Cisco Systems Inc.'s tiny turnkey World Wide Web server is so small it fits in a desk drawer, but it won't fit very well in most corporate settings. The Micro Webserver 1.0 should appeal, however, to administrators who want an easy-to-set-up box that can be kept out of harm's way and managed from any machine on a network.
Intended for small businesses, corporate departments and Web content creators, the $995 Micro Webserver, released last month, proved simple to set up and run in PC Week Labs' tests, but its performance was mediocre and its expansion capabilities are very limited. We believe the money would be better spent on a low-end PC than on a proprietary, closed system such as Cisco's Web server.

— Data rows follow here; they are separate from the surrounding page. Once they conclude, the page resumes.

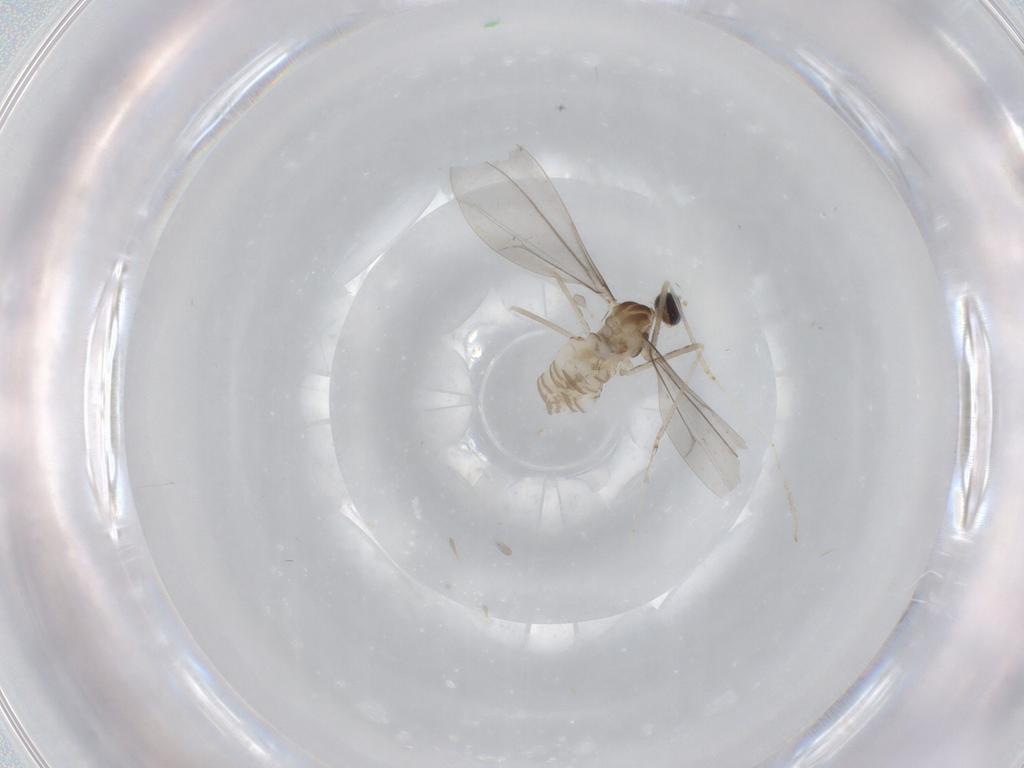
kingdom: Animalia
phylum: Arthropoda
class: Insecta
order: Diptera
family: Cecidomyiidae
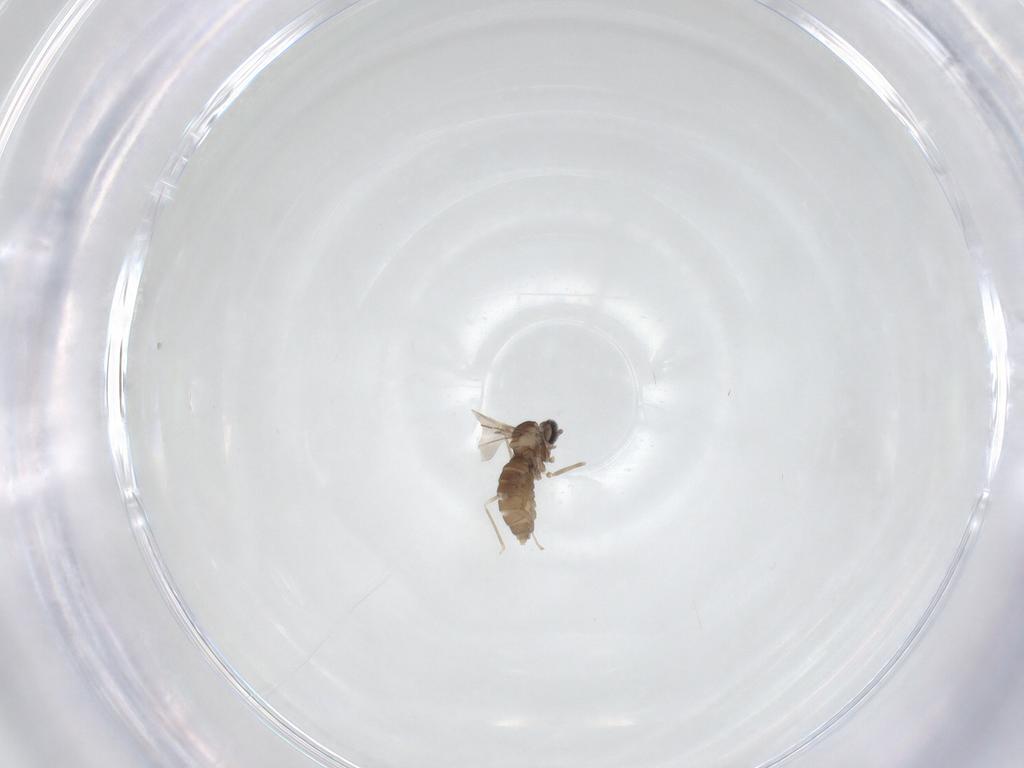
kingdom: Animalia
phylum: Arthropoda
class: Insecta
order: Diptera
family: Cecidomyiidae
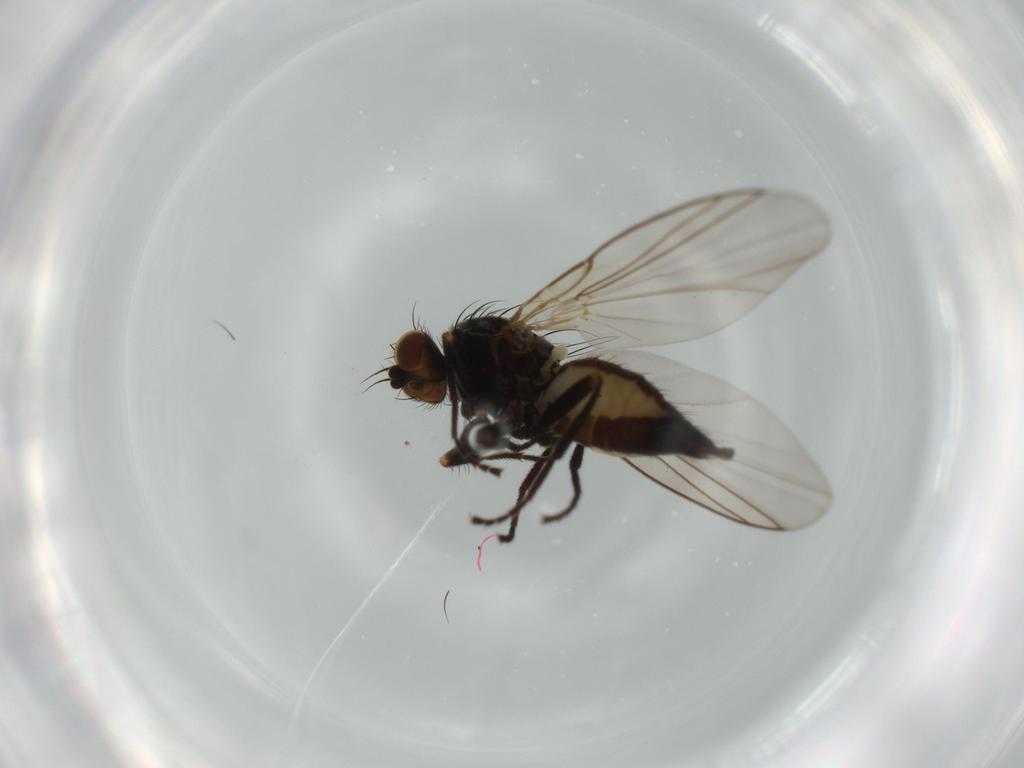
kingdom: Animalia
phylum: Arthropoda
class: Insecta
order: Diptera
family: Agromyzidae
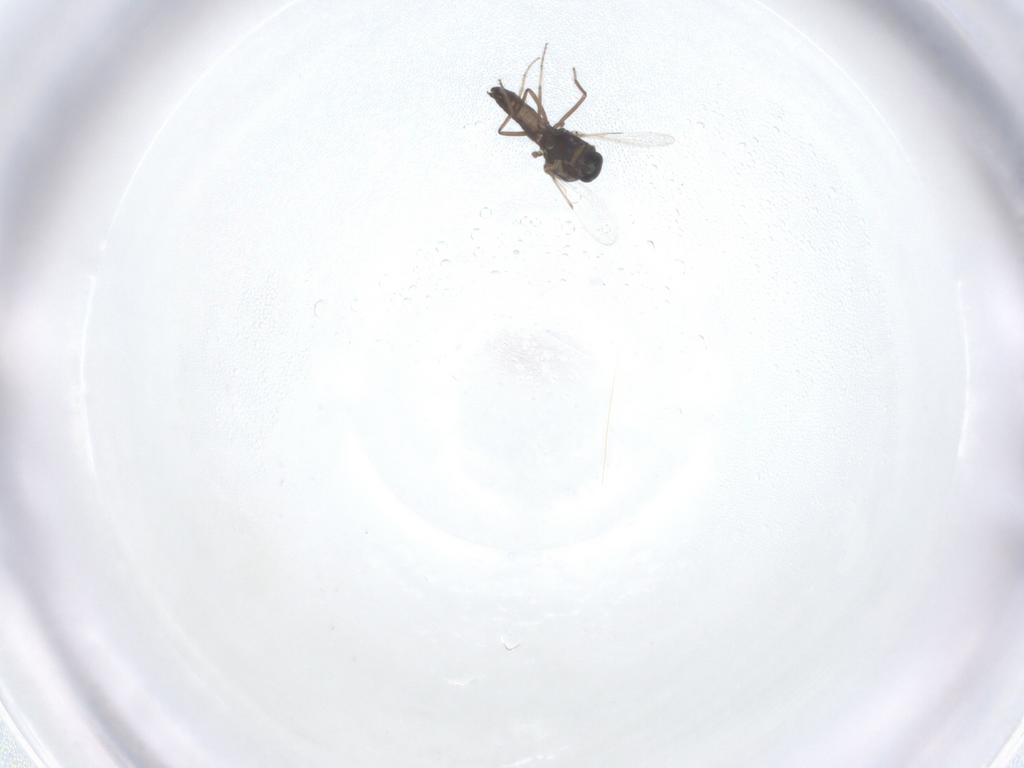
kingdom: Animalia
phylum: Arthropoda
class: Insecta
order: Diptera
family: Ceratopogonidae
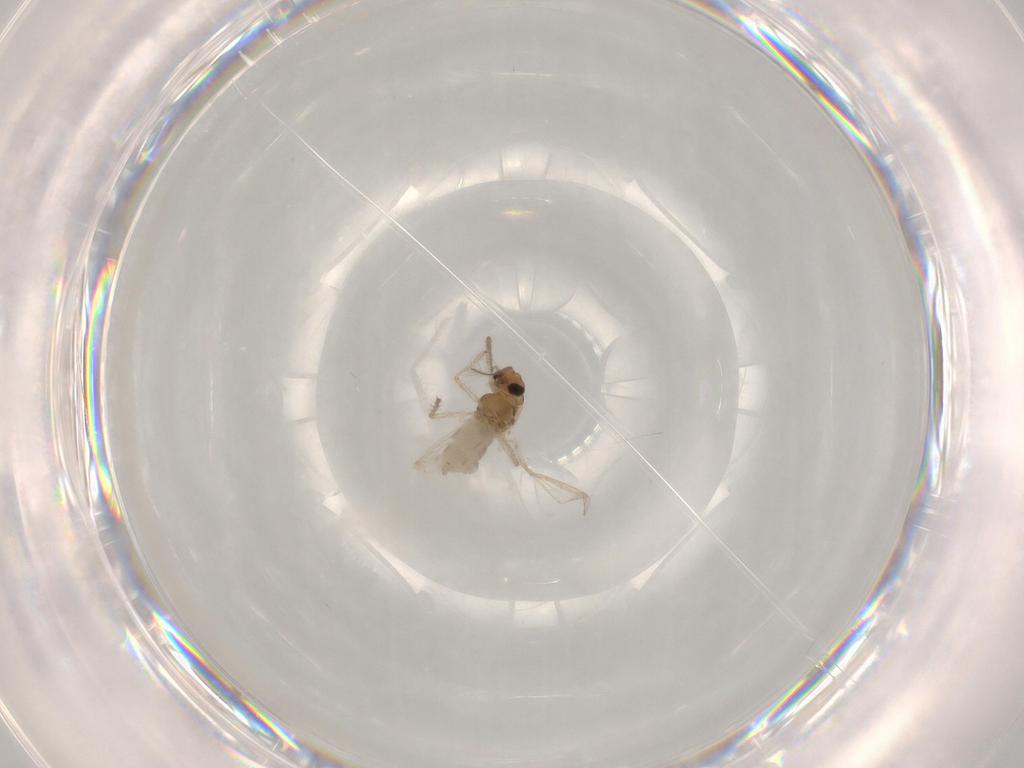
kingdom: Animalia
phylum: Arthropoda
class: Insecta
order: Diptera
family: Chironomidae
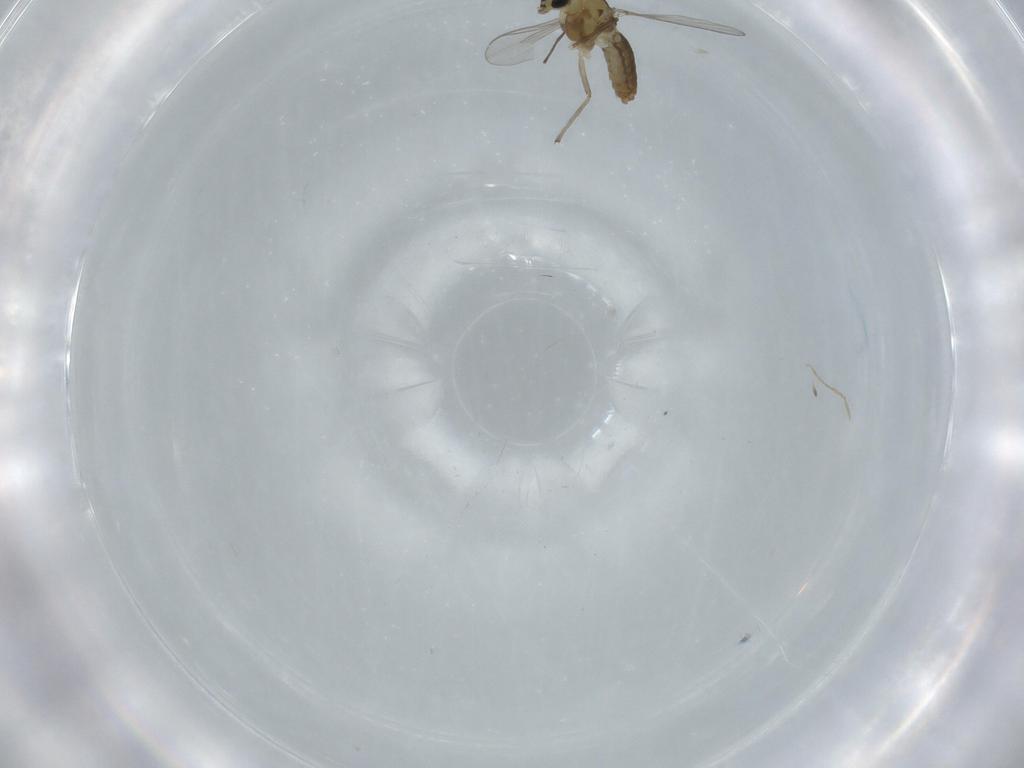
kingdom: Animalia
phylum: Arthropoda
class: Insecta
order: Diptera
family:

We give Cisco credit for putting an interesting idea in a compact form, however. The Micro Webserver weighs just 2.5 pounds, measures just 1.6 by 7.4 by 9.3 inches and is not much bigger than its built-in Zip drive. The removable drive makes it easy to distribute information and author Web pages.
Administrators who find PCs unreliable also will like that a proprietary server operating system is built into the microkernel. A handful of Java-based tools and utilities made the Micro Webserver a breeze to configure.
One expansion option is through the flash ROM on the Webserver's 25MHz Pentium, which allows software application upgrades to the microkernel. Cisco plans to offer free, downloadable additions to the system's applications and utilities.
Up and running
Installation was as simple as plugging the box into an Ethernet hub and running a Windows 95 configuration wizard from a PC. We then logged in to the Micro Webserver with Netscape Communications Corp.'s Navigator 3.01.
Some of the more useful utilities were the FTP client for making remote connections and the Forms Builder tool, which simplified writing Web page content.
The Micro Webserver has an integrated 100MB SCSI Iomega Zip drive, a 10BaseT port, a serial port and a SCSI port; the latter allows as many as six devices to be connected simultaneously. Attaching an external SCSI drive (at a cost of $300 or more) offers the possibility of expanding storage and improving speed somewhat.
The Iomega Zip drive is, of course, slow. The Micro Webserver's performance on PC Week Labs' WebBench 1.0 tests showed that the Web server would handle only a few requests per second, which makes it suitable only for low-volume use.